INSTRUCTIONS TO FOLLOW:
Although the entries contain pictures, only their text goes into the copy, set down exactly.

Saved entries

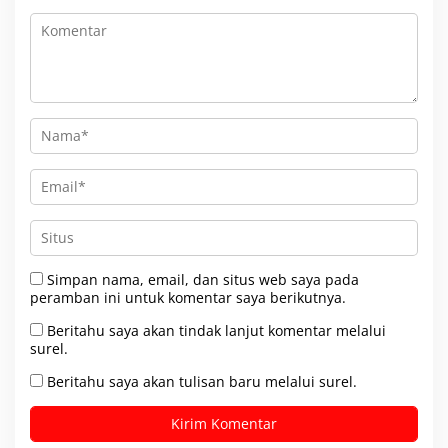
Simpan nama, email, dan situs web saya pada
peramban ini untuk komentar saya berikutnya.
Beritahu saya akan tindak lanjut komentar melalui
surel.
Beritahu saya akan tulisan baru melalui surel.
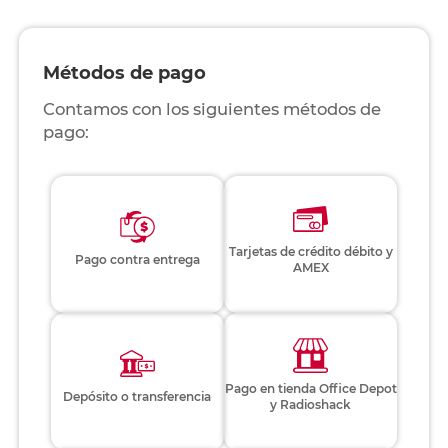
Métodos de pago
Contamos con los siguientes métodos de
pago:
Tarjetas de crédito débito y
Pago contra entrega
AMEX
Pago en tienda Office Depot
Depósito o transferencia
y Radioshack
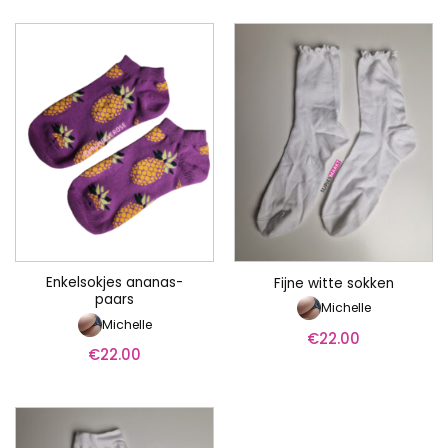
Enkelsokjes ananas-
Fijne witte sokken
paars
Michelle
Michelle
€
22.00
€
22.00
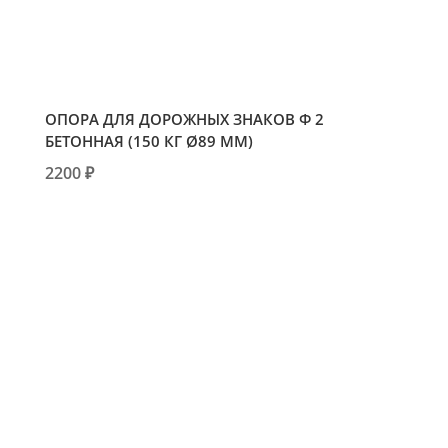
ОПОРА ДЛЯ ДОРОЖНЫХ ЗНАКОВ Ф 2
БЕТОННАЯ (150 КГ Ø89 ММ)
2200 ₽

EXPECTED OUTPUT:
Simpan nama, email, dan situs web saya pada
peramban ini untuk komentar saya berikutnya.
Beritahu saya akan tindak lanjut komentar melalui
surel.
Beritahu saya akan tulisan baru melalui surel.
Métodos de pago
Contamos con los siguientes métodos de
pago:
Tarjetas de crédito débito y
Pago contra entrega
AMEX
Pago en tienda Office Depot
Depósito o transferencia
y Radioshack
Enkelsokjes ananas-
Fijne witte sokken
paars
Michelle
Michelle
€
22.00
€
22.00
ОПОРА ДЛЯ ДОРОЖНЫХ ЗНАКОВ Ф 2
БЕТОННАЯ (150 КГ Ø89 ММ)
2200 ₽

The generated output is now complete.